In Landeck suchten wir, – um der Teuerung in der Nähe der Bäder zu entgehen, – eine Unterkunft: in dem eigentlichen Städtchen dieses Namens und fanden sie bei einem Stellmacher am Marktplatz, wo wir uns in kleinen, doch ziemlich behaglichen Räumen noch an demselben Tage so einwohnten, daß unsere Dienstboten dem großen Werke des Kochens zum Abendessen gleich vorstehen konnten, wenn schon nur als Dilettantinnen der edlen Kochkunst.

[...]

In Landeck! Der Adel nahm zu, unser Geld nahm ab, die Sehnsucht nach Breslau stieg mit jedem Tage.
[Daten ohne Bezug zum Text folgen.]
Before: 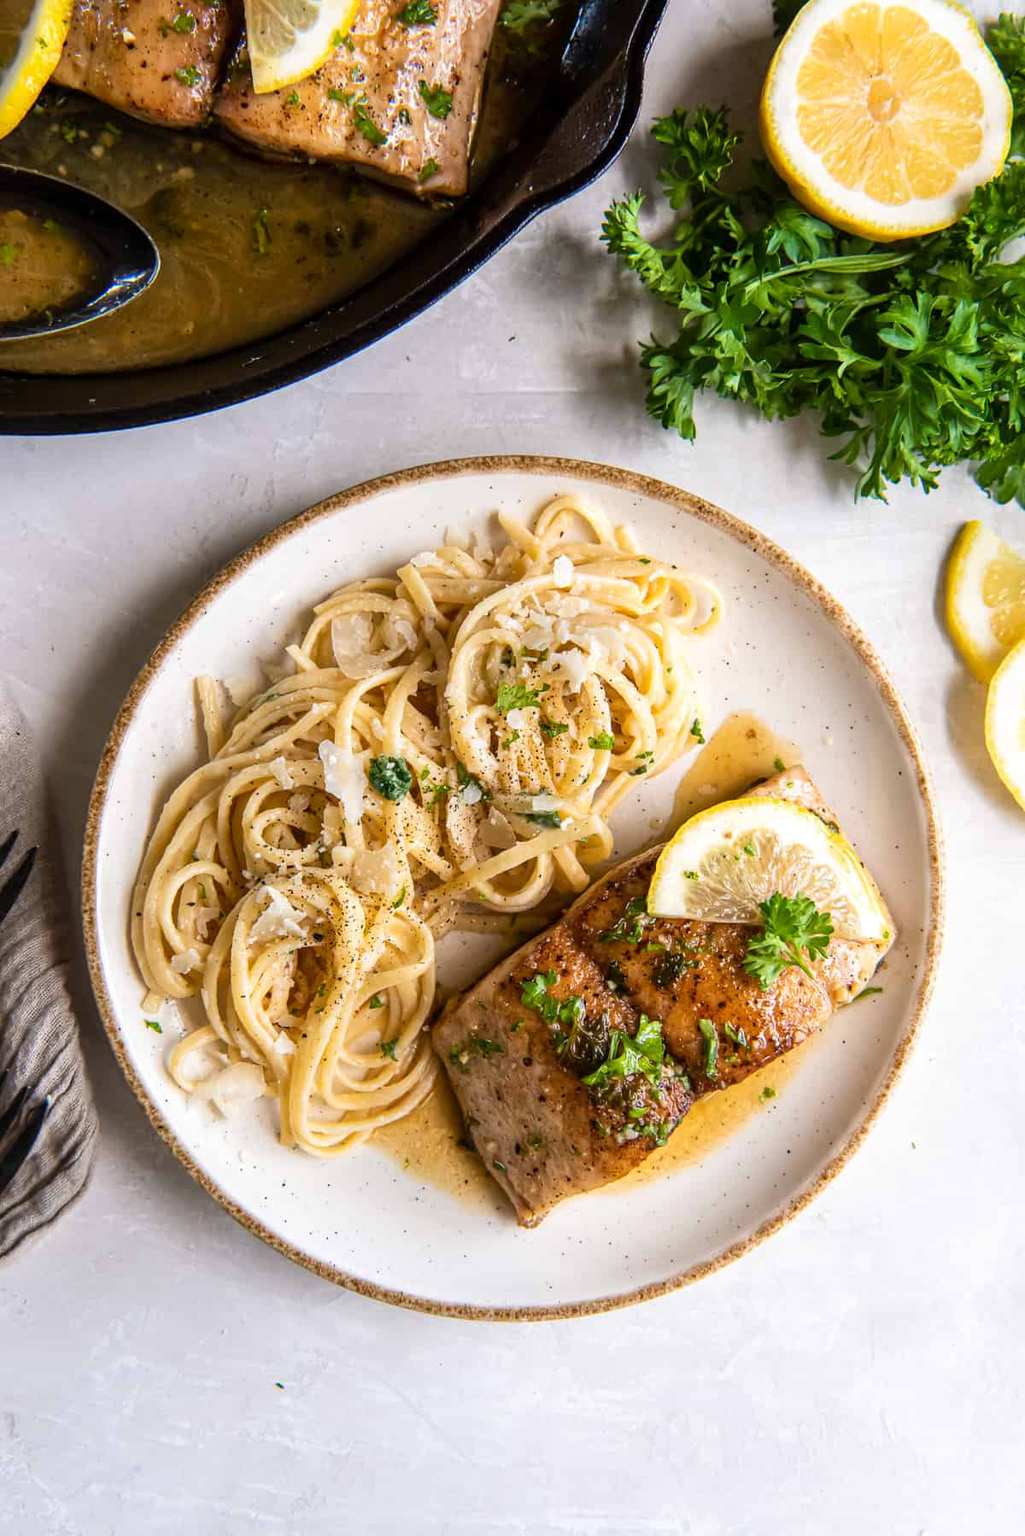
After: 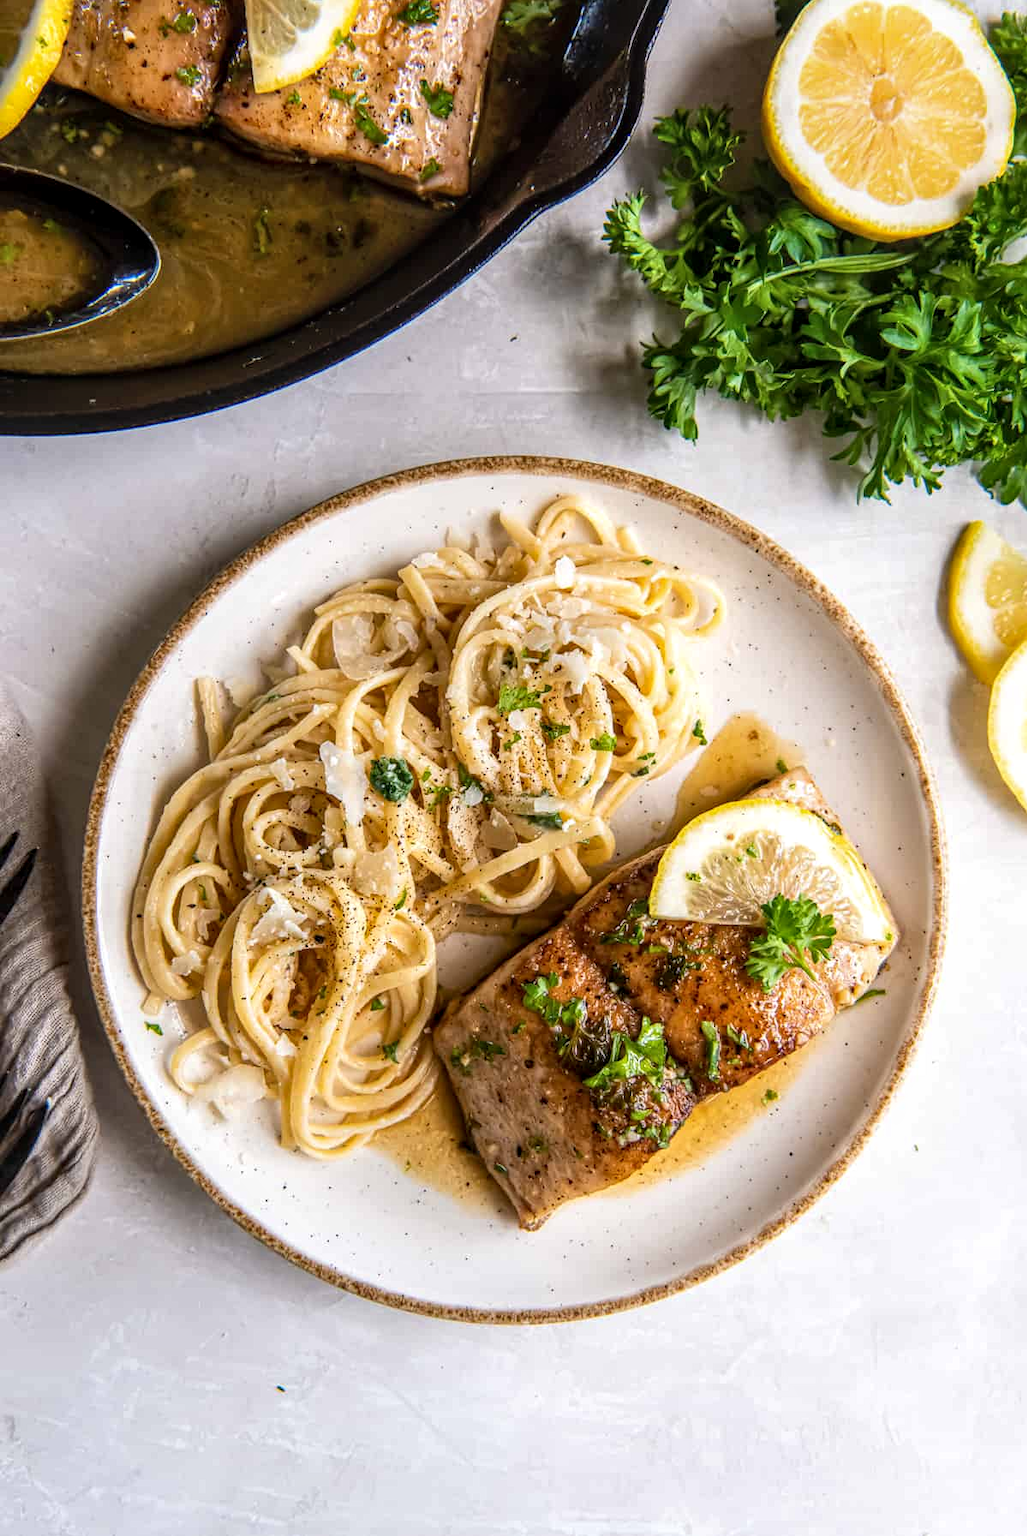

Die gefürchteten Franzosen hatten Breslau inne gehabt, ohne zu plündern und zu sengen, ohne nur den geringsten Exceß zu begehen, hatten es in Folge des kurz nach ihrem Einzuge abgeschlossenen Waffenstillstandes, der noch dauerte, wieder geräumt ... und nun war alles still; die hochgetürmten Gewitterwolken lagen drückend aber unbeweglich über Schlesien, niemand wußte, wann und wo sie sich entladen würden. Ohne festen Plan, ohne besonnenen Willen, lediglich von panischem Schrecken (meine Pflegemutter nannte ihn den spanischen) gejagt, waren meine Damen entflohen. Der Furcht war ihr Recht geschehen, Gewohnheitstrieb und Bequemlichkeitssucht forderten jetzt das ihrige und sehnten sich wieder in die alten Mauern zurück.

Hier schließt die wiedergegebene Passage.